#### Job:
Copying exactly, give the lines in the material below from the one with "X43307000Y-16637000D03*" to the one with "X65339000Y-21922500D03*", ends included, and nothing besides.

#### Given information:
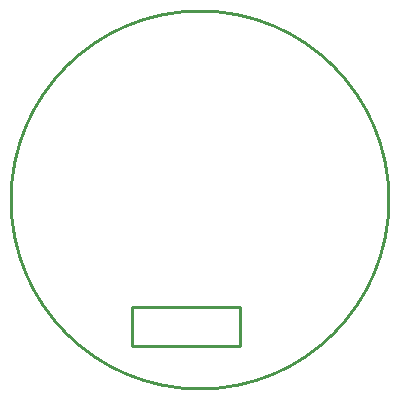
<source format=gbr>
G04 Layer_Color=16711935*
%FSLAX25Y25*%
%MOIN*%
%TF.FileFunction,Keep-out*%
%TF.Part,Single*%
G01*
G75*
%ADD38C,0.01000*%
D38*
X455571Y322721D02*
G03*
X455571Y322721I-62992J0D01*
G01*
X370000Y287000D02*
X406000D01*
Y274000D02*
Y287000D01*
X370000Y274000D02*
X406000D01*
X370000D02*
Y287000D01*
%TF.MD5,BCC1AF898057C6AACEBCD811DF805296*%
M02*

</source>
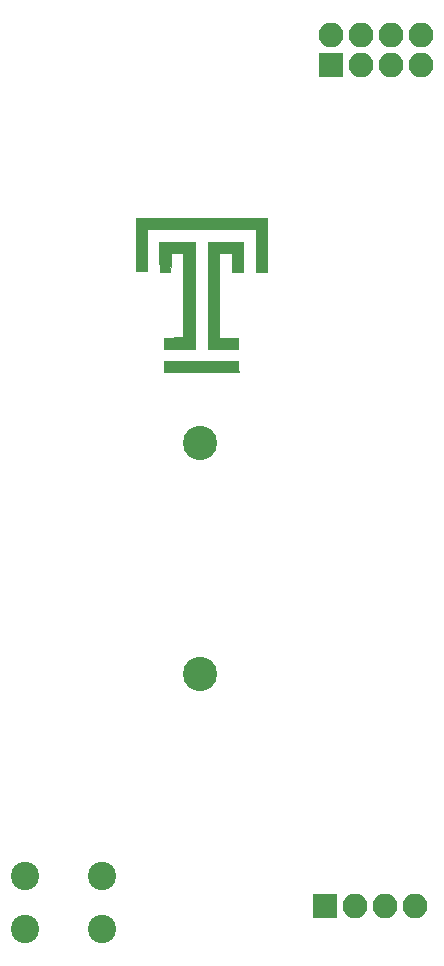
<source format=gbr>
G04 #@! TF.GenerationSoftware,KiCad,Pcbnew,(5.0.0)*
G04 #@! TF.CreationDate,2019-02-18T20:12:55-05:00*
G04 #@! TF.ProjectId,WS2812B Tiny T,575332383132422054696E7920542E6B,rev?*
G04 #@! TF.SameCoordinates,Original*
G04 #@! TF.FileFunction,Soldermask,Bot*
G04 #@! TF.FilePolarity,Negative*
%FSLAX46Y46*%
G04 Gerber Fmt 4.6, Leading zero omitted, Abs format (unit mm)*
G04 Created by KiCad (PCBNEW (5.0.0)) date 02/18/19 20:12:55*
%MOMM*%
%LPD*%
G01*
G04 APERTURE LIST*
%ADD10C,0.010000*%
%ADD11C,2.900000*%
%ADD12O,2.100000X2.100000*%
%ADD13R,2.100000X2.100000*%
%ADD14C,2.400000*%
G04 APERTURE END LIST*
D10*
G04 #@! TO.C,G\002A\002A\002A*
G36*
X165785800Y-80746600D02*
X165785800Y-85217000D01*
X166255049Y-85231597D01*
X166724297Y-85246195D01*
X166737649Y-83453597D01*
X166751000Y-81661000D01*
X175945800Y-81661000D01*
X175972484Y-85293200D01*
X176936400Y-85293200D01*
X176936400Y-80720752D01*
X165785800Y-80746600D01*
X165785800Y-80746600D01*
G37*
X165785800Y-80746600D02*
X165785800Y-85217000D01*
X166255049Y-85231597D01*
X166724297Y-85246195D01*
X166737649Y-83453597D01*
X166751000Y-81661000D01*
X175945800Y-81661000D01*
X175972484Y-85293200D01*
X176936400Y-85293200D01*
X176936400Y-80720752D01*
X165785800Y-80746600D01*
G36*
X167804213Y-84010499D02*
X167817800Y-85267800D01*
X168732200Y-85267800D01*
X168746224Y-84493100D01*
X168760247Y-83718400D01*
X169824400Y-83718400D01*
X169824400Y-90827820D01*
X168224200Y-90855800D01*
X168194988Y-91795600D01*
X170789600Y-91795600D01*
X170789600Y-82753200D01*
X169290113Y-82753199D01*
X167790626Y-82753199D01*
X167804213Y-84010499D01*
X167804213Y-84010499D01*
G37*
X167804213Y-84010499D02*
X167817800Y-85267800D01*
X168732200Y-85267800D01*
X168746224Y-84493100D01*
X168760247Y-83718400D01*
X169824400Y-83718400D01*
X169824400Y-90827820D01*
X168224200Y-90855800D01*
X168194988Y-91795600D01*
X170789600Y-91795600D01*
X170789600Y-82753200D01*
X169290113Y-82753199D01*
X167790626Y-82753199D01*
X167804213Y-84010499D01*
G36*
X171906050Y-82778600D02*
X171906084Y-91799182D01*
X173181495Y-91810091D01*
X173530096Y-91812101D01*
X173843188Y-91812045D01*
X174107051Y-91810078D01*
X174307967Y-91806355D01*
X174432217Y-91801030D01*
X174467262Y-91795600D01*
X174471076Y-91736711D01*
X174472476Y-91600861D01*
X174471320Y-91412661D01*
X174469985Y-91320810D01*
X174462353Y-90871420D01*
X173667377Y-90878545D01*
X172872400Y-90885670D01*
X172872400Y-83718400D01*
X173939200Y-83718400D01*
X173939200Y-85293200D01*
X174904400Y-85293200D01*
X174904400Y-82751688D01*
X171906050Y-82778600D01*
X171906050Y-82778600D01*
G37*
X171906050Y-82778600D02*
X171906084Y-91799182D01*
X173181495Y-91810091D01*
X173530096Y-91812101D01*
X173843188Y-91812045D01*
X174107051Y-91810078D01*
X174307967Y-91806355D01*
X174432217Y-91801030D01*
X174467262Y-91795600D01*
X174471076Y-91736711D01*
X174472476Y-91600861D01*
X174471320Y-91412661D01*
X174469985Y-91320810D01*
X174462353Y-90871420D01*
X173667377Y-90878545D01*
X172872400Y-90885670D01*
X172872400Y-83718400D01*
X173939200Y-83718400D01*
X173939200Y-85293200D01*
X174904400Y-85293200D01*
X174904400Y-82751688D01*
X171906050Y-82778600D01*
G36*
X168198800Y-93776800D02*
X174511294Y-93776800D01*
X174479806Y-93586300D01*
X174460761Y-93417805D01*
X174449249Y-93213658D01*
X174447760Y-93129100D01*
X174447200Y-92862400D01*
X168198800Y-92862400D01*
X168198800Y-93776800D01*
X168198800Y-93776800D01*
G37*
X168198800Y-93776800D02*
X174511294Y-93776800D01*
X174479806Y-93586300D01*
X174460761Y-93417805D01*
X174449249Y-93213658D01*
X174447760Y-93129100D01*
X174447200Y-92862400D01*
X168198800Y-92862400D01*
X168198800Y-93776800D01*
G04 #@! TD*
D11*
G04 #@! TO.C,J1*
X171200000Y-99800000D03*
X171200000Y-119300000D03*
G04 #@! TD*
D12*
G04 #@! TO.C,J2*
X189420000Y-139000000D03*
X186880000Y-139000000D03*
X184340000Y-139000000D03*
D13*
X181800000Y-139000000D03*
G04 #@! TD*
D14*
G04 #@! TO.C,SW1*
X162900000Y-136400000D03*
X162900000Y-140900000D03*
X156400000Y-136400000D03*
X156400000Y-140900000D03*
G04 #@! TD*
D12*
G04 #@! TO.C,J3*
X189988000Y-65231000D03*
X189988000Y-67771000D03*
X187448000Y-65231000D03*
X187448000Y-67771000D03*
X184908000Y-65231000D03*
X184908000Y-67771000D03*
X182368000Y-65231000D03*
D13*
X182368000Y-67771000D03*
G04 #@! TD*
M02*

</source>
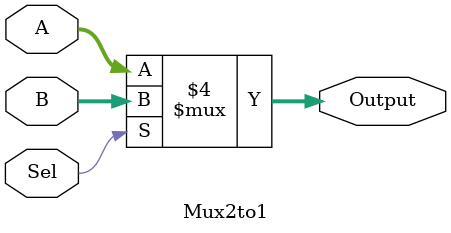
<source format=v>
`timescale 1ns / 1ps
module Mux2to1( A, B, Sel, Output);
	input [63:0] A, B;
	input Sel;
	output reg [63:0] Output;
	
	always @(A,B,Sel) begin
		if (Sel==0)
			Output=A;
		else
			Output=B;
	
	end


endmodule

</source>
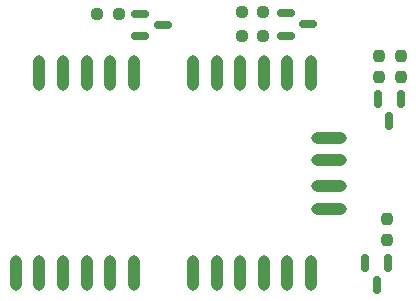
<source format=gbr>
%TF.GenerationSoftware,KiCad,Pcbnew,7.0.10*%
%TF.CreationDate,2024-04-14T19:08:20+02:00*%
%TF.ProjectId,DIC_Addon,4449435f-4164-4646-9f6e-2e6b69636164,rev?*%
%TF.SameCoordinates,Original*%
%TF.FileFunction,Paste,Top*%
%TF.FilePolarity,Positive*%
%FSLAX46Y46*%
G04 Gerber Fmt 4.6, Leading zero omitted, Abs format (unit mm)*
G04 Created by KiCad (PCBNEW 7.0.10) date 2024-04-14 19:08:20*
%MOMM*%
%LPD*%
G01*
G04 APERTURE LIST*
G04 Aperture macros list*
%AMRoundRect*
0 Rectangle with rounded corners*
0 $1 Rounding radius*
0 $2 $3 $4 $5 $6 $7 $8 $9 X,Y pos of 4 corners*
0 Add a 4 corners polygon primitive as box body*
4,1,4,$2,$3,$4,$5,$6,$7,$8,$9,$2,$3,0*
0 Add four circle primitives for the rounded corners*
1,1,$1+$1,$2,$3*
1,1,$1+$1,$4,$5*
1,1,$1+$1,$6,$7*
1,1,$1+$1,$8,$9*
0 Add four rect primitives between the rounded corners*
20,1,$1+$1,$2,$3,$4,$5,0*
20,1,$1+$1,$4,$5,$6,$7,0*
20,1,$1+$1,$6,$7,$8,$9,0*
20,1,$1+$1,$8,$9,$2,$3,0*%
G04 Aperture macros list end*
%ADD10RoundRect,0.237500X0.237500X-0.250000X0.237500X0.250000X-0.237500X0.250000X-0.237500X-0.250000X0*%
%ADD11RoundRect,0.150000X-0.587500X-0.150000X0.587500X-0.150000X0.587500X0.150000X-0.587500X0.150000X0*%
%ADD12RoundRect,0.150000X-0.150000X0.587500X-0.150000X-0.587500X0.150000X-0.587500X0.150000X0.587500X0*%
%ADD13O,1.000000X3.000000*%
%ADD14O,3.000000X1.000000*%
%ADD15RoundRect,0.237500X-0.250000X-0.237500X0.250000X-0.237500X0.250000X0.237500X-0.250000X0.237500X0*%
%ADD16RoundRect,0.237500X0.250000X0.237500X-0.250000X0.237500X-0.250000X-0.237500X0.250000X-0.237500X0*%
%ADD17RoundRect,0.237500X-0.237500X0.250000X-0.237500X-0.250000X0.237500X-0.250000X0.237500X0.250000X0*%
G04 APERTURE END LIST*
D10*
%TO.C,R27*%
X63500000Y-20089500D03*
X63500000Y-18264500D03*
%TD*%
D11*
%TO.C,Q10*%
X55626000Y-14671000D03*
X55626000Y-16571000D03*
X57501000Y-15621000D03*
%TD*%
%TO.C,Q9*%
X43307000Y-14737000D03*
X43307000Y-16637000D03*
X45182000Y-15687000D03*
%TD*%
D12*
%TO.C,Q12*%
X64257000Y-35814000D03*
X62357000Y-35814000D03*
X63307000Y-37689000D03*
%TD*%
D13*
%TO.C,U1*%
X32752000Y-36703000D03*
X34752000Y-36703000D03*
X36752000Y-36703000D03*
X38752000Y-36703000D03*
X40752000Y-36703000D03*
X42752000Y-36703000D03*
X47752000Y-36703000D03*
X49752000Y-36703000D03*
X51752000Y-36703000D03*
X53752000Y-36703000D03*
X55752000Y-36703000D03*
X57752000Y-36703000D03*
X57752000Y-19703000D03*
X55752000Y-19703000D03*
X53752000Y-19703000D03*
X51752000Y-19703000D03*
X49752000Y-19703000D03*
X47752000Y-19703000D03*
X42752000Y-19703000D03*
X40752000Y-19703000D03*
X38752000Y-19703000D03*
X36752000Y-19703000D03*
X34752000Y-19703000D03*
D14*
X59252000Y-31203000D03*
X59252000Y-29303000D03*
X59252000Y-27103000D03*
X59252000Y-25203000D03*
%TD*%
D15*
%TO.C,R24*%
X51864500Y-14605000D03*
X53689500Y-14605000D03*
%TD*%
D16*
%TO.C,R26*%
X53689500Y-16637000D03*
X51864500Y-16637000D03*
%TD*%
D12*
%TO.C,Q11*%
X65339000Y-21922500D03*
X63439000Y-21922500D03*
X64389000Y-23797500D03*
%TD*%
D17*
%TO.C,R25*%
X65359000Y-18264500D03*
X65359000Y-20089500D03*
%TD*%
%TO.C,R28*%
X64181000Y-32073000D03*
X64181000Y-33898000D03*
%TD*%
D15*
%TO.C,R23*%
X39624000Y-14737000D03*
X41449000Y-14737000D03*
%TD*%
M02*

</source>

#### Result of the exercise:
X43307000Y-16637000D03*
X45182000Y-15687000D03*
%TD*%
D12*
%TO.C,Q12*%
X64257000Y-35814000D03*
X62357000Y-35814000D03*
X63307000Y-37689000D03*
%TD*%
D13*
%TO.C,U1*%
X32752000Y-36703000D03*
X34752000Y-36703000D03*
X36752000Y-36703000D03*
X38752000Y-36703000D03*
X40752000Y-36703000D03*
X42752000Y-36703000D03*
X47752000Y-36703000D03*
X49752000Y-36703000D03*
X51752000Y-36703000D03*
X53752000Y-36703000D03*
X55752000Y-36703000D03*
X57752000Y-36703000D03*
X57752000Y-19703000D03*
X55752000Y-19703000D03*
X53752000Y-19703000D03*
X51752000Y-19703000D03*
X49752000Y-19703000D03*
X47752000Y-19703000D03*
X42752000Y-19703000D03*
X40752000Y-19703000D03*
X38752000Y-19703000D03*
X36752000Y-19703000D03*
X34752000Y-19703000D03*
D14*
X59252000Y-31203000D03*
X59252000Y-29303000D03*
X59252000Y-27103000D03*
X59252000Y-25203000D03*
%TD*%
D15*
%TO.C,R24*%
X51864500Y-14605000D03*
X53689500Y-14605000D03*
%TD*%
D16*
%TO.C,R26*%
X53689500Y-16637000D03*
X51864500Y-16637000D03*
%TD*%
D12*
%TO.C,Q11*%
X65339000Y-21922500D03*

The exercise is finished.